**REQUEST:** Render the lines from the one containing "苦労を共にして、ゴールインされ" through the one containing "お呼びした時に 大島さんとのつ", both included, as a JSON list of strings with one string per line and blank lines omitted.

**STORED DATA:**

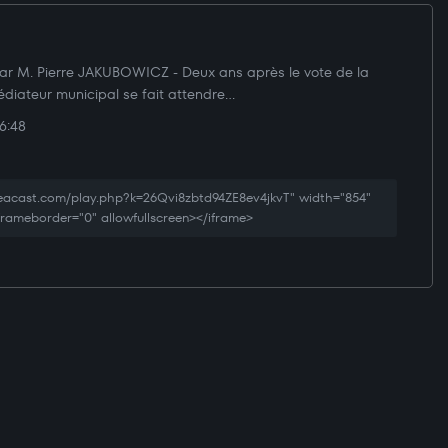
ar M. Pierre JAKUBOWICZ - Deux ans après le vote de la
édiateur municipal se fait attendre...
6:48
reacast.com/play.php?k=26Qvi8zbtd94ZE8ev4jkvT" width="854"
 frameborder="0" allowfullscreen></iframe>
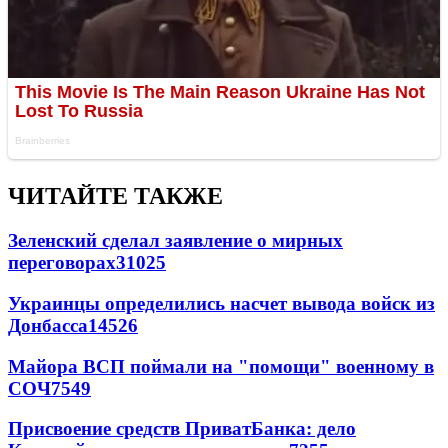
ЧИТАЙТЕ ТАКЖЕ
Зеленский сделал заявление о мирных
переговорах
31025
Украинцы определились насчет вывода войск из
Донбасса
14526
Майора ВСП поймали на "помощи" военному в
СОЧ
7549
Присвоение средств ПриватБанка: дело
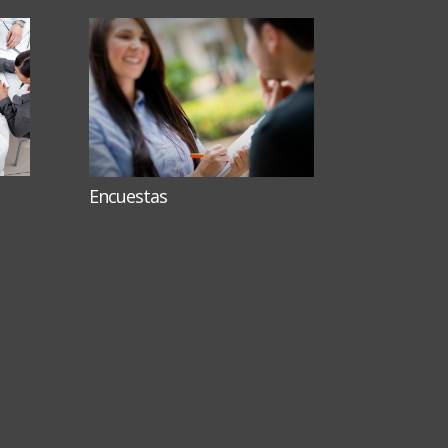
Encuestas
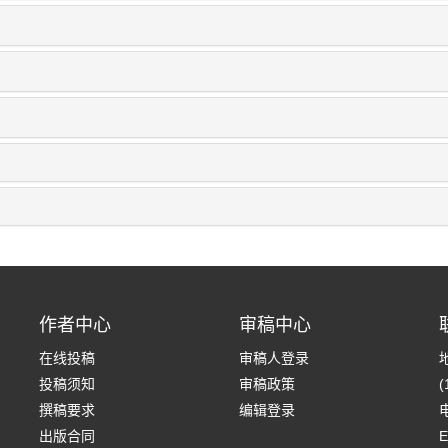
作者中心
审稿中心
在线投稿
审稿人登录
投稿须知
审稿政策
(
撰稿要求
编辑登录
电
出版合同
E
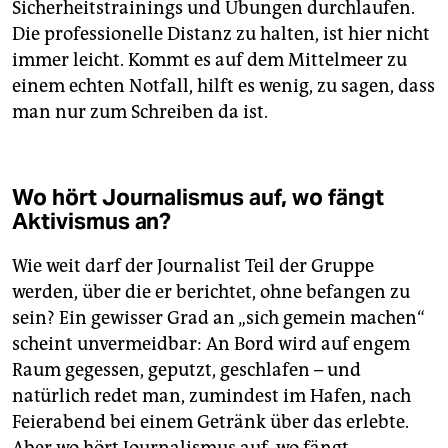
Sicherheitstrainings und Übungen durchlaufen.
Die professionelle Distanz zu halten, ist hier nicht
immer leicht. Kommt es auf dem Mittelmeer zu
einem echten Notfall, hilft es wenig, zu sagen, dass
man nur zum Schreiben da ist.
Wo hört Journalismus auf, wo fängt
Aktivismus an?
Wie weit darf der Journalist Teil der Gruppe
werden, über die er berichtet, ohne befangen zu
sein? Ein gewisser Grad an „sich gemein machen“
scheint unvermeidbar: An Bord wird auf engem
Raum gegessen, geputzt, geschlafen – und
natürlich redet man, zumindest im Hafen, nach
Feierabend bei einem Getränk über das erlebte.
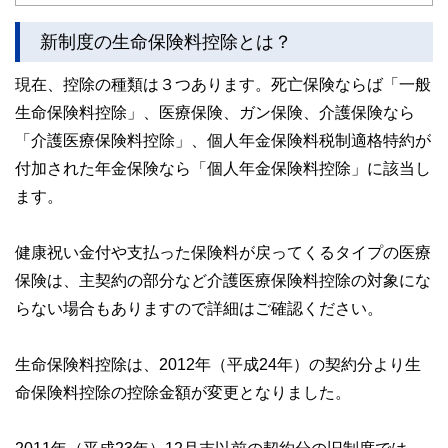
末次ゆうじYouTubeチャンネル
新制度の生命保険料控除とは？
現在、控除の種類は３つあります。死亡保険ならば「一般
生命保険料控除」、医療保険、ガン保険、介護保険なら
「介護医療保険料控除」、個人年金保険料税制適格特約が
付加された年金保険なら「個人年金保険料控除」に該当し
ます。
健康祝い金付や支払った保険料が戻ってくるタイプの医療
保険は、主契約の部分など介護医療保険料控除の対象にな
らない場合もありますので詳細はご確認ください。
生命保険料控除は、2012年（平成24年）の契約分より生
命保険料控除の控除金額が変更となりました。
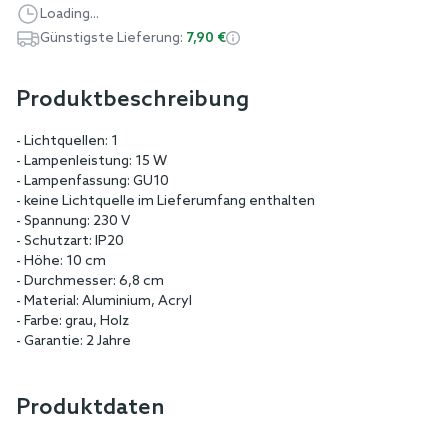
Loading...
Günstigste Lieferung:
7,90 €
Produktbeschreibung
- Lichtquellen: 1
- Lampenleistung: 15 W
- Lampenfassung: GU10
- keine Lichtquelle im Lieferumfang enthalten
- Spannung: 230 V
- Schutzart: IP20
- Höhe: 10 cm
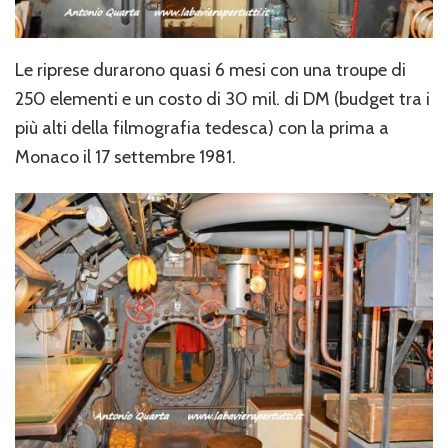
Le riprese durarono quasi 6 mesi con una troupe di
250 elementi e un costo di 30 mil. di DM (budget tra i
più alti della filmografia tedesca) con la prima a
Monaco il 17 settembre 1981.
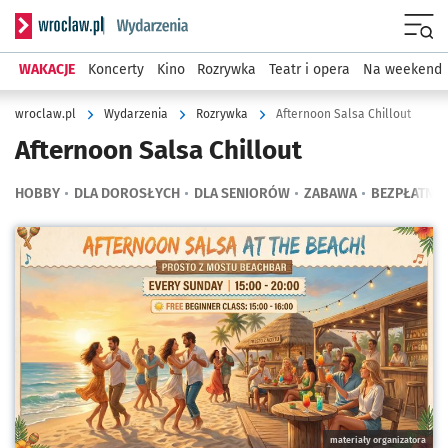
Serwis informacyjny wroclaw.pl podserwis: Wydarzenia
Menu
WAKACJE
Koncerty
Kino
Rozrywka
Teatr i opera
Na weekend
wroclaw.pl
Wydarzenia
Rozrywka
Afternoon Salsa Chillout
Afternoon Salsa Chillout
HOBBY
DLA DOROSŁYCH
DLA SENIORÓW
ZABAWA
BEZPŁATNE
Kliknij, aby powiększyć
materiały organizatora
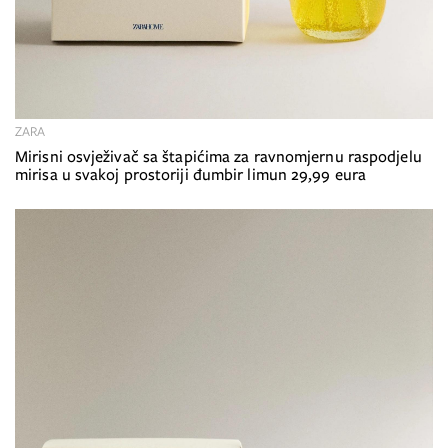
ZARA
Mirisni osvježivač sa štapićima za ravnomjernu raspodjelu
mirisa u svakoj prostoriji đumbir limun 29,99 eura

---

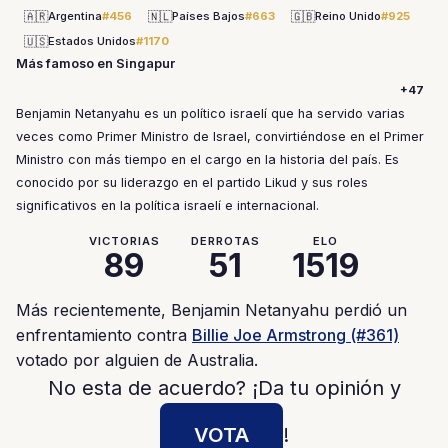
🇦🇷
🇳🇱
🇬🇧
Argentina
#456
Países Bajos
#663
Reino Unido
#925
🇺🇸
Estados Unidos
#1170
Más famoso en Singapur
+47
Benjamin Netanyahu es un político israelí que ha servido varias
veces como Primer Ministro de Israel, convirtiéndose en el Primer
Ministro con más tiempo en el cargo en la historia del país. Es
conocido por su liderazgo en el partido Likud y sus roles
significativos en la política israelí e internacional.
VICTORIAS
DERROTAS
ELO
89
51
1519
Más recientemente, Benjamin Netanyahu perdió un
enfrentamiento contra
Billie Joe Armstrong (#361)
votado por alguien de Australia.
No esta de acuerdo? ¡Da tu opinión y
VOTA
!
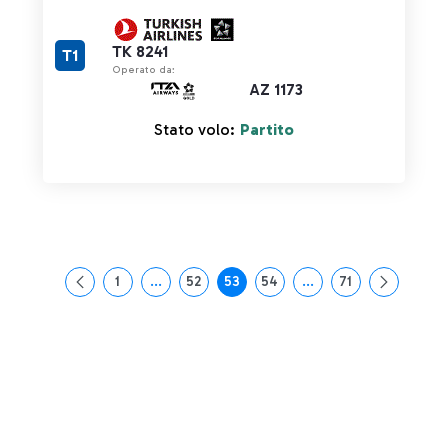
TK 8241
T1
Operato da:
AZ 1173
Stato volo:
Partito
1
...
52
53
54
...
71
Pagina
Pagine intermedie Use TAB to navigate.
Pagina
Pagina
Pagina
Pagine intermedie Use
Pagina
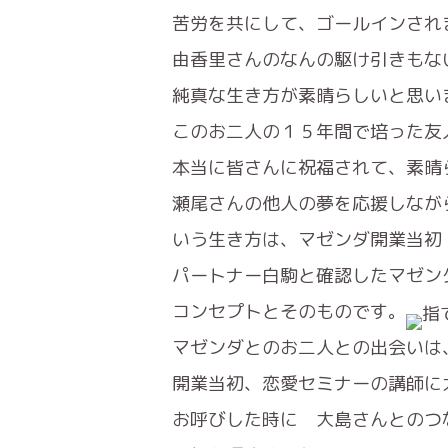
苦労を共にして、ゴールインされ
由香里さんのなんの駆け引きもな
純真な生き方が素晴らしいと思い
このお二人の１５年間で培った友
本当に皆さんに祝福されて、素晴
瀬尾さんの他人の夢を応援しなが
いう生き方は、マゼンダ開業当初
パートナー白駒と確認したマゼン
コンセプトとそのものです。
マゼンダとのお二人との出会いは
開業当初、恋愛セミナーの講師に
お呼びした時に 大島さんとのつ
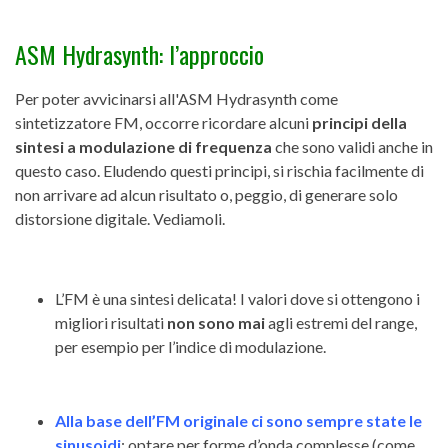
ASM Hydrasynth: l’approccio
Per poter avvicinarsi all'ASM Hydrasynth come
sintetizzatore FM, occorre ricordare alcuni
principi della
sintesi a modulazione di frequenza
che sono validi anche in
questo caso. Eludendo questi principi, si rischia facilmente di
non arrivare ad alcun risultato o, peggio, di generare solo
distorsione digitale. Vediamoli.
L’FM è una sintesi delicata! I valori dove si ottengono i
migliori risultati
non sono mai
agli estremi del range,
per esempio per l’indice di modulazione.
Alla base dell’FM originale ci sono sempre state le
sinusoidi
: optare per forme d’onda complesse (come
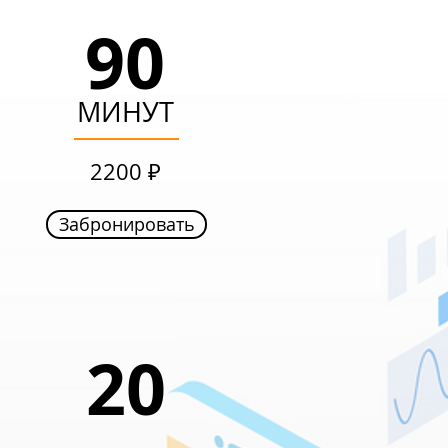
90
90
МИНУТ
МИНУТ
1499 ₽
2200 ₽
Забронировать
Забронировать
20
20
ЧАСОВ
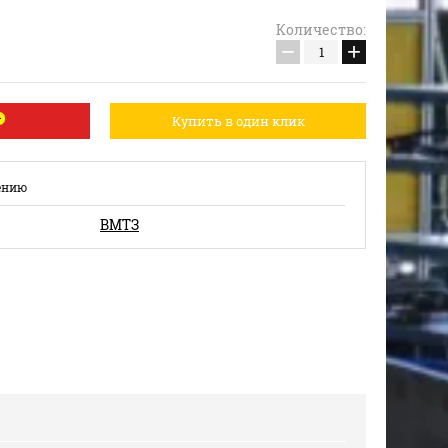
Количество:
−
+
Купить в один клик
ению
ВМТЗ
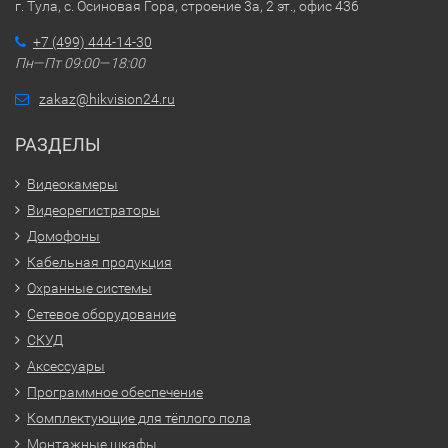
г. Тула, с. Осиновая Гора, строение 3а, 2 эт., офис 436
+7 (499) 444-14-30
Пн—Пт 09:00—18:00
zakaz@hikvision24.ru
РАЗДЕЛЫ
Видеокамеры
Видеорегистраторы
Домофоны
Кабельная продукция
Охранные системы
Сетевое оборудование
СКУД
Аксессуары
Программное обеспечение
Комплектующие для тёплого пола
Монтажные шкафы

**EXERCISE RESULT:**
[
  "苦労を共にして、ゴールインされ",
  "由香里さんのなんの駆け引きもな",
  "純真な生き方が素晴らしいと思い",
  "このお二人の１５年間で培った友",
  "本当に皆さんに祝福されて、素晴",
  "瀬尾さんの他人の夢を応援しなが",
  "いう生き方は、マゼンダ開業当初",
  "パートナー白駒と確認したマゼン",
  "コンセプトとそのものです。",
  "マゼンダとのお二人との出会いは",
  "開業当初、恋愛セミナーの講師に",
  "お呼びした時に 大島さんとのつ"
]